Source passage »
========

She was transferred to the program later that day.

‘I pray for her’

Dalton’s next two court hearings began with confusion. At the first, Dalton never arrived from the center outside the city where she had begun treatment. Judges disagreed briefly over which courtroom held jurisdiction over her monitoring.

At the second, Dalton arrived an hour late because of problems scheduling transportation. Restore Atlanta workers told Sloan they had trouble contacting House of Cherith to monitor her progress.

Yet each time Dalton arrived in court, her spirits seemed to rise. By May, she had transferred to a long-term stay center nearby.

“I’m free now. It’s Friday. I’m in Atlanta,” she said with tears in her eyes.

Dalton appeared before Judge Sloan June 28 in a black sheath dress and ruby-red pumps, carrying a Narcotics Anonymous chip she received to celebrate 90 drug-free days. Her attorney said she logged no disciplinary problems and attended treatment classes daily.

“I think you got this. I seriously do,” Sloan told Dalton.

Keep two pictures in your head, he added. One of who you were, and another of what you are now.

========

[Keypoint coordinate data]
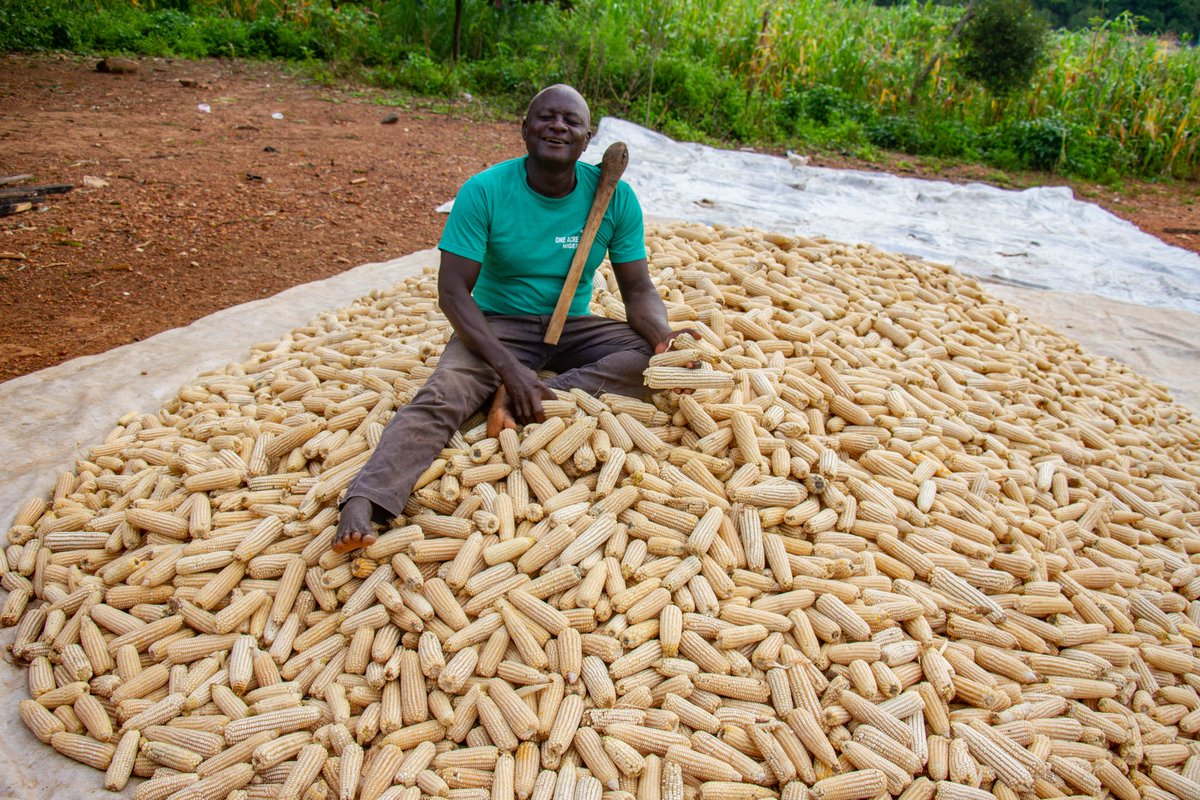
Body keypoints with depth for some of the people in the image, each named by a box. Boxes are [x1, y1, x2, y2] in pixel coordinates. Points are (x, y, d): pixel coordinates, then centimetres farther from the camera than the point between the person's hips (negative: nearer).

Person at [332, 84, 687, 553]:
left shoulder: (614, 196, -6)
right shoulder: (485, 191, -13)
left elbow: (638, 290, -3)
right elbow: (453, 290, -18)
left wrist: (665, 337, -27)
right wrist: (509, 368, -32)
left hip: (572, 327, 3)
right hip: (498, 324, -3)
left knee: (655, 355, -23)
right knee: (442, 394, -31)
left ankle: (530, 402, -32)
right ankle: (363, 501, -48)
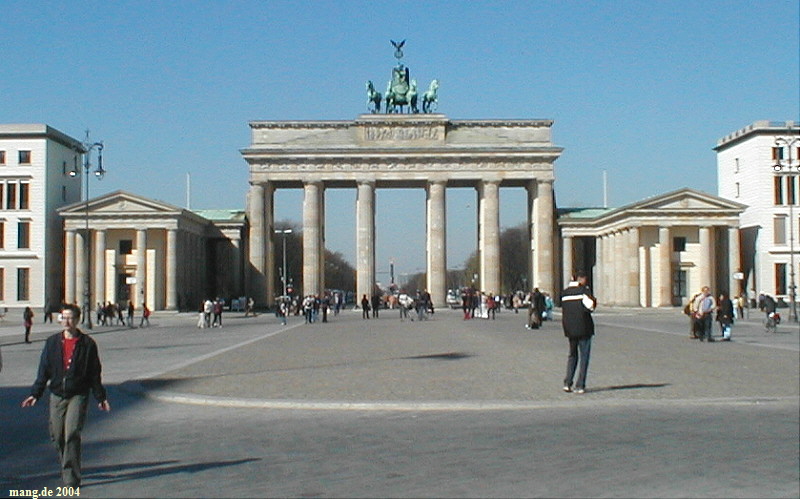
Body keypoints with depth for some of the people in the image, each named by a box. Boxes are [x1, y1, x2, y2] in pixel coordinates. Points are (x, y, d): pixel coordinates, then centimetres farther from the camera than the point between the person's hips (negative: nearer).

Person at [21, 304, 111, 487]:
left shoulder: (87, 344, -1)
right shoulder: (52, 342, 7)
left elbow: (94, 374, 4)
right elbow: (43, 371, 10)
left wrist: (100, 397, 4)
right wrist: (35, 394, 4)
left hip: (78, 396, -4)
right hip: (57, 396, 4)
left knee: (72, 434, -14)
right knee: (57, 435, 7)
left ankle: (71, 477, -9)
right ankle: (67, 467, 29)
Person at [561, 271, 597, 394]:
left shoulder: (565, 292, 10)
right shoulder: (584, 290, -8)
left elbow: (563, 310, 12)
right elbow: (590, 306, -16)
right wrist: (594, 302, 2)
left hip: (569, 328, 5)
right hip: (583, 326, -5)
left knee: (572, 354, 17)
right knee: (584, 356, 3)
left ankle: (567, 383, 7)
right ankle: (580, 386, 0)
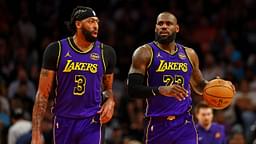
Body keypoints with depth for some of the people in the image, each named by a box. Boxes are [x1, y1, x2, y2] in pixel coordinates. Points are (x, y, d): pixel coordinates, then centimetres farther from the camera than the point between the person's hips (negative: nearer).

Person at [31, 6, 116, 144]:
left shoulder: (106, 53, 3)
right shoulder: (56, 50, -4)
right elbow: (42, 94, -3)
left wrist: (110, 101, -6)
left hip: (91, 122, 0)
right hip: (63, 121, 0)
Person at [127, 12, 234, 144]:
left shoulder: (189, 54, 12)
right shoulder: (145, 53, -2)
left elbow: (198, 86, 26)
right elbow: (132, 89, -12)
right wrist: (160, 90, -27)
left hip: (184, 124, 2)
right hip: (157, 124, -2)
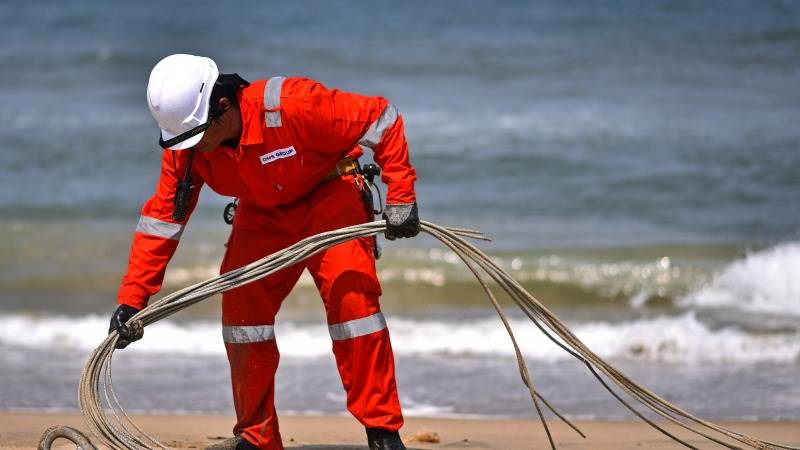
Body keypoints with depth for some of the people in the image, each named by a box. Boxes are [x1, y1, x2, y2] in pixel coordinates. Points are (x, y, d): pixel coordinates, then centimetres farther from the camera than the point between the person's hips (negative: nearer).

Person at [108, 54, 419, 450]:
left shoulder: (291, 105, -35)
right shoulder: (184, 148, -18)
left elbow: (381, 120, -27)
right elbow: (161, 220, -10)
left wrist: (400, 197, -28)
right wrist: (131, 299, -16)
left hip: (328, 197, -5)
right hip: (262, 213, 5)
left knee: (350, 293, -22)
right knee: (240, 304, -7)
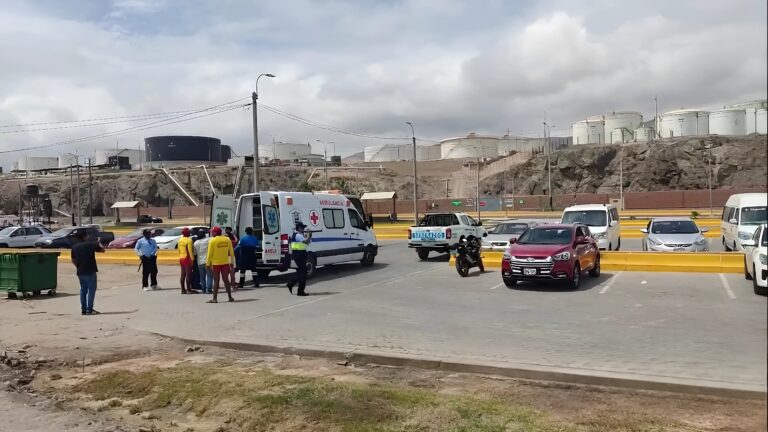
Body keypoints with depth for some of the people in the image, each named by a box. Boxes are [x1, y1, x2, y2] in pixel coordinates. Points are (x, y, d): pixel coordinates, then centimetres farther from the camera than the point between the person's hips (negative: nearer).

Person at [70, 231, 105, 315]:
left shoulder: (74, 247, 5)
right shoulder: (90, 244, -11)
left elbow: (73, 260, 10)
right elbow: (102, 249, -3)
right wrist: (98, 243, 14)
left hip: (80, 272, 6)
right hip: (90, 271, -6)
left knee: (83, 290, 15)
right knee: (91, 290, 0)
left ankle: (83, 309, 16)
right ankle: (89, 310, -3)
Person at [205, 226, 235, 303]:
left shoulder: (212, 241, -9)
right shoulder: (227, 240, 2)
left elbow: (210, 254, -9)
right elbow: (231, 252, 7)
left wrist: (207, 264, -2)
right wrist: (231, 262, 15)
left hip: (216, 263, -3)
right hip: (225, 263, 3)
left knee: (216, 281, 3)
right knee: (226, 280, 10)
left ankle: (214, 298, 3)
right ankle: (230, 297, 11)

========

Exercise tasks »
1. Could you write out the Dalton article word for word, from "Dalton appeared before" to "treatment classes daily."?
2. Which organizations are named in the Dalton article?
3. Can you carry on the article about Dalton's court hearings from where it stops?

Expected outputs »
1.
Dalton appeared before Judge Sloan June 28 in a black sheath dress and ruby-red pumps, carrying a Narcotics Anonymous chip she received to celebrate 90 drug-free days. Her attorney said she logged no disciplinary problems and attended treatment classes daily.

2. Restore Atlanta, House of Cherith, Narcotics Anonymous

3.
“Each morning you got to look at those two pictures and choose,” he said. They both smiled.

Dalton’s final hearing on this case is Aug. 30.

Dalton’s Ashview Heights neighbors are unsure what to make of her recovery. Cook-Blount worries the system had failed Dalton too many times. Gregory-Yarborough suggested a city-run jobs program that could help.

“I don’t know if she’ll make it,” Crawford said and recommended a nearby drug treatment and health clinic. “I pray for her, because she can’t come back here.”

They plan to call police if they see Dalton in Ashview Heights again.


How we got the story

The AJC reviewed thousands of pages of court and other records, attended court hearings and interviewed residents to understand a nonviolent offender’s impact on Atlanta’s Ashview Heights neighborhood.